REVIEW – “John Wick: Chapter 4”

The trajectory of the John Wick franchise is absolutely fascinating – what started as a modest, low-budget action film in 2014 spawned into a franchise that has made over half a billion dollars worldwide. Though for most that saw the original John Wick when it came out back in 2014, it was clear that there was a vision behind the camera – not only within how stylish and precise the action was in comparison to most modern, American action films; but within the lore and world-building on display. Cut ahead to nearly ten years later with John Wick Chapter Four, and the creatives behind the franchise continue to impress with so much originality in each and every set-piece, as well as so much care and focus put into the intricacies of the lore of this secret society in which these characters live in. 

It’s this attention to detail that makes Chapter Four something genuinely special for the franchise – I’ve been a fan of the series as long as everyone else, as I’ve seen them all in theaters and loved the entire trilogy. But even with that being said, Chapter Four simply takes the franchise to new heights; it reminded me a ton of Mission: Impossible – Fallout, in the sense that it is a perfect crescendo and culmination of everything that the series does best and amplifies it as loud as it can possibly go. You thought the third-act set piece of Chapter Three was impressive? Or the museum sequence in Chapter Two? Wait until you see how elaborately designed and executed the set pieces here are. 

Without being too specific to avoid spoilers, there are a handful of set-pieces here that I would consider to be some of the best I’ve ever seen put to film before. Namely an incredible sequence in a night club where cinematographer Dan Lausten shows his chops with potentially his best work yet, as well as a mesmerizing sequence in Paris traffic, or even a sequence in Osaka that is one of the most dazzling sequences I’ve seen put to film in quite some time. At first glance, the 169 may feel a bit jarring to some as the franchise usually comes in a little below or above 120 minutes – but by the end, I promise you wouldn’t have it any other way as there is not a single sequence here that is worth cutting from the film. 

Another really impressive element to the longevity of this franchise is how synonymous it is with Keanu Reeves as an actor – there is simply no one else who could play the role with the same type of commitment to the physicality and specificity to the character’s personality. Here in Chapter Four, both the character and Keanu as a performer get the most to do in comparison to the rest of the franchise. The only reason the character of John Wick works is due to the emotion you feel for him due to the opening of the first film where you internalize everything he thinks and feels. In Chapter Four, it feels like there is the most dramatic weight to be felt since the first film – and it works so incredibly well; only adding to how important and consequential this one feels to the franchise as a whole. 

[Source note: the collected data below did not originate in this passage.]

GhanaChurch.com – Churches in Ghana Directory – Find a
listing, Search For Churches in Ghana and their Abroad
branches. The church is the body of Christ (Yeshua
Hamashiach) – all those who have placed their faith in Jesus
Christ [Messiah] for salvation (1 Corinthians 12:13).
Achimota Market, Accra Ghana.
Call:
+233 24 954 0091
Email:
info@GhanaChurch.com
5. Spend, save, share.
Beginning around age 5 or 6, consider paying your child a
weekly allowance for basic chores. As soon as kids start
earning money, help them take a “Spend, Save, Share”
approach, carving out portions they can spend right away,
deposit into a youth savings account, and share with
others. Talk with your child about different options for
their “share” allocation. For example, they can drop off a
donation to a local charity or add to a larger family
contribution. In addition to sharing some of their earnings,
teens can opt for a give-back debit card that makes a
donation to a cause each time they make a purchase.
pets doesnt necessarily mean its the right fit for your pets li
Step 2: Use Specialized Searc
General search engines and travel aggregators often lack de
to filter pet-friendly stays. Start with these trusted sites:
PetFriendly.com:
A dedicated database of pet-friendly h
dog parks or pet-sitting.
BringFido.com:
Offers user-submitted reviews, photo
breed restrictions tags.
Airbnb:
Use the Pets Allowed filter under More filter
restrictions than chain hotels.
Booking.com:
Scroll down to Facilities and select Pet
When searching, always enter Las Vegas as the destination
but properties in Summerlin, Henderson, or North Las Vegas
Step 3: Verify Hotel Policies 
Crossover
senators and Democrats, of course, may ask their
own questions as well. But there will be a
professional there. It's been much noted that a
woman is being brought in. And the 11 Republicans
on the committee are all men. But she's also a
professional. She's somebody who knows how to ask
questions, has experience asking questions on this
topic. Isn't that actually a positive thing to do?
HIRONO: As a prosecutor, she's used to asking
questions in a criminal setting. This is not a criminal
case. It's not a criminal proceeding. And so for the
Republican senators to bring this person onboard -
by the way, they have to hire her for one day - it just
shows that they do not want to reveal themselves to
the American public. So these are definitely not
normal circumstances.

It’s not only just Keanu as John Wick that makes this a really impressive outing for the franchise, as the supporting cast really comes to play here. Not only do the supporting players like Ian McShane, Laurence Fishburne and the late Lance Reddick (Rest in Peace, legend!) have fun returning to their roles – but the new characters are the best the franchise has ever introduced. Bill Skarsgard shines as the villain Marquis, and the array of shady-yet-likable assassins are incredibly compelling; such as Hiroyuki Sanada, Rina Sawayama, and Clancy Brown. Shamier Anderson as the character Tracker really shines here, as he has such a unique chemistry with Wick and feels so unique to the rest of the franchise. Scott Adkins has potentially the best sequence of the franchise within this film, and serves as a wonderful adversary to John. However, the biggest name of the supporting cast and easily one of the best elements of the film is that of Donnie Yen; Donnie is obviously a legend in the industry, but he helps elevate Chapter Four to even higher heights than we’ve ever seen from the franchise – from his incredible physicality to his sense of humor and genuinely phenomenal chemistry with Keanu, I thought he was absolutely fantastic here.

Is John Wick Chapter Four the best of the entire franchise? I genuinely believe so. You’d be hard-pressed to find better set-pieces and elaborate fight choreography, better use of Keanu, and better world-building in the franchise – and even outside of the franchise itself, I’d give this the mantle of being the best action film I’ve seen in the last five years (only behind the aforementioned Mission: Impossible – Fallout) and an instant classic for the genre. It feels like the entire franchise has been leading up to this point in many different ways, as director Chad Stahelski gives it his absolute all with one of the most gorgeous, ferociously entertaining and paced action films that has ever been made. A near-masterpiece.